6 Unusual Tips for Coping with Pre-Exam Stress

My cousin Claire reminded me that teenagers across Australia are currently feeling the pressure of trial HSC exams, and a few months ago teenagers across the UK were feeling similarly stressed as they (and I) prepared for their Higher exams. It doesn’t matter where in the world you are, what the exam (or interview or driving test etc) is, nor how old you are… exams have the debilitating knack of making most of us feel physically or mentally unwell.

Now I have to confess that I suffer from post-exam stress more than pre-exam stress – and I’m the first to admit that you can’t change anything after the fact so worrying about it once you’ve left the exam room makes no sense whatsoever. But when I was studying for my exam in Higher Psychology earlier this year, I had a lot of respect for my classmates who were taking multiple subjects (when I was doing just the one for fun). What did concern me though, was that I hadn’t sat a 2.5hr long exam for at least 10 years!

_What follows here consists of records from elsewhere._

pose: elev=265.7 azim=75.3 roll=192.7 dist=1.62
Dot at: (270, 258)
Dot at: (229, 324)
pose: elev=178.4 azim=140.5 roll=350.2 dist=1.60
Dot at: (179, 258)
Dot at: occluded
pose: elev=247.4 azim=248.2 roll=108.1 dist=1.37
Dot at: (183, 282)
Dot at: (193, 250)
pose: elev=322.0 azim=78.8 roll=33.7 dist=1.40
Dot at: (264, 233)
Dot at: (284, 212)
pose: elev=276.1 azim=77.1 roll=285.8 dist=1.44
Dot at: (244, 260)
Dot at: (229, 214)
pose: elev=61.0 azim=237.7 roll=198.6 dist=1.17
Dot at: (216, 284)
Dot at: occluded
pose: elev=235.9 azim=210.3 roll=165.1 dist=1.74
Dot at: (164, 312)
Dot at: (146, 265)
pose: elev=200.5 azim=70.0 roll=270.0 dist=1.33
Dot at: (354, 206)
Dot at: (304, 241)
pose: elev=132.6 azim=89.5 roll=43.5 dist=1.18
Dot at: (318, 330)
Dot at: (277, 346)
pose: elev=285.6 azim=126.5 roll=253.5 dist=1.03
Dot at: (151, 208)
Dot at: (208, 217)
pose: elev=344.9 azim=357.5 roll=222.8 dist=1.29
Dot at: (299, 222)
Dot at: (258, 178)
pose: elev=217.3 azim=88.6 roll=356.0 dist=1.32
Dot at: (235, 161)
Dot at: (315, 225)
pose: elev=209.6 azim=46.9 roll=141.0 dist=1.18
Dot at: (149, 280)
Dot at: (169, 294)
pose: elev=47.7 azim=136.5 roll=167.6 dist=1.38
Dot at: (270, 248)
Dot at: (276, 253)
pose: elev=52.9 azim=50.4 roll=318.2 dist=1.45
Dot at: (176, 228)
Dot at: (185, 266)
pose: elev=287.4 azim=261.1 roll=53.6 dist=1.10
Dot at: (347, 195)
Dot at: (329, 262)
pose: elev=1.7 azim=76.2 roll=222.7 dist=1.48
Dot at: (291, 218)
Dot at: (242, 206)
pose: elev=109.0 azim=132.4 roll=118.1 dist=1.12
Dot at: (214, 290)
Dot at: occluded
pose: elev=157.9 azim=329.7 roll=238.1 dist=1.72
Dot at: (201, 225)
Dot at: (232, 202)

If you google it, there are actually lots of resources online that will give you tips and methods for dealing with pre-exam stress, and extra support may also be available through your educational institution and/or your local doctor (GP) if you are suffering more than most. It would seem silly for me to rehash info that is already out there, so instead I’ll share some unusual tips that I picked up whilst doing my Higher this year:

  1. When we are trying to learn something, our brain makes connections to things we already know or stuff that is meaningful to us, which might be why we learn things that we’re really interested in much quicker than something we find boring. Even if a mathematical equation or a topic we need to learn seems totally annoying – we can create our own meaning for it that makes it more memorable. An example of this is that I can still remember SOH CAH TOA from high-school trigonometry because someone once told me it was a swear word in another language! Whether it was or not, it clearly appealed to my sense of humour all those years ago as I can still remember it to this day.
  2. Memory and concentration can be affected by your mood and how you are physically feeling, but this isn’t just about making sure you are comfortable when you go into the exam (like not being too cold, or needing to go to the bathroom etc). For example, if you learn something whilst you are feeling excited then chances are you’ll find it easier to recall the info when you are feeling excited again rather than grumpy. Before you start studying, spend a minute thinking about feeling confident, focused and energised. Take a break every 30mins or so whilst studying and repeat it. Then before you go into your exam, take a few minutes to tap back into that feeling – this will not only distract you from feeling stressed, but will also help your memory to tune in on things you learnt whilst you were feeling that way.
  3. Memory can also be strongly influenced by the environment we are in at the time of learning, and sometimes that means we need that same environment to be able to remember things. Use this to your advantage by studying in conditions that are as close to those of the exam as possible! This does mean that studying with the TV on in the background, whilst lying down, or late at night can be less helpful than studying somewhere like the library during the day, seated at a desk. It might sound boring – but try it for yourself and see if it makes a difference.
  4. Past exam papers are widely available for most topics, and whilst I certainly found doing a few of them under timed conditions helped me, there is another way that these can be an important part of your preparation. Simply read through the questions from at least 4-6 past papers. Chances are, there will be a wide variation of the types of questions asked, how they are worded, and what parts of the topic they ask about. This means that you may spot a few that you’ve got no idea how to answer – in which case it might pay to do a bit of extra study on those questions. It also means you’ll be more familiar with the style of questions that you may face when you open the exam paper, so you are less likely to be caught off-guard.
  5. Study in a way that works for you. There is no right or wrong way to study, and what works for one person might not work for another. Notice whether you find it easier to simply read through text books and make summaries, write out your notes multiple times, use mind-maps or visual images, rhymes and acronyms or different colours to highlight things: whatever works best for you, is the best way to do it!
  6. Last but not least – don’t indulge the feelings of stress! This might sound impossible or just ridiculous, but if we focus on the stress and bad stuff then it’s like a broken record. Every time you find yourself worrying about your exams, choose to think about something else instead. You might choose to think about something totally different like your favourite hobby/song/colour (as a distraction), or you could choose to focus on how good you’ll feel when you get the exam result you wanted (visualising your success), or reverse the stressful thought so “I’ll fail my exams” becomes “I’ll pass my exams” (the opposite of the stressful thought). Each time you catch yourself thinking negatively about your exams, change your thought! This might mean you need to do it a lot to begin with, but gradually your thoughts will become more helpful.

Of course, none of these tips will overcome a lack of planning or refusal to study – and the sooner you start preparing, the more preparation you’ll be able to fit in before exam-day. At high-school I tended to cram rather than get myself organised, but the one thing ActionPodcast and my experience has taught me is that a little (tiny) bit of effort every day is far more effective than a whole lot in one big go!

Good studying, and remember – small steps each day!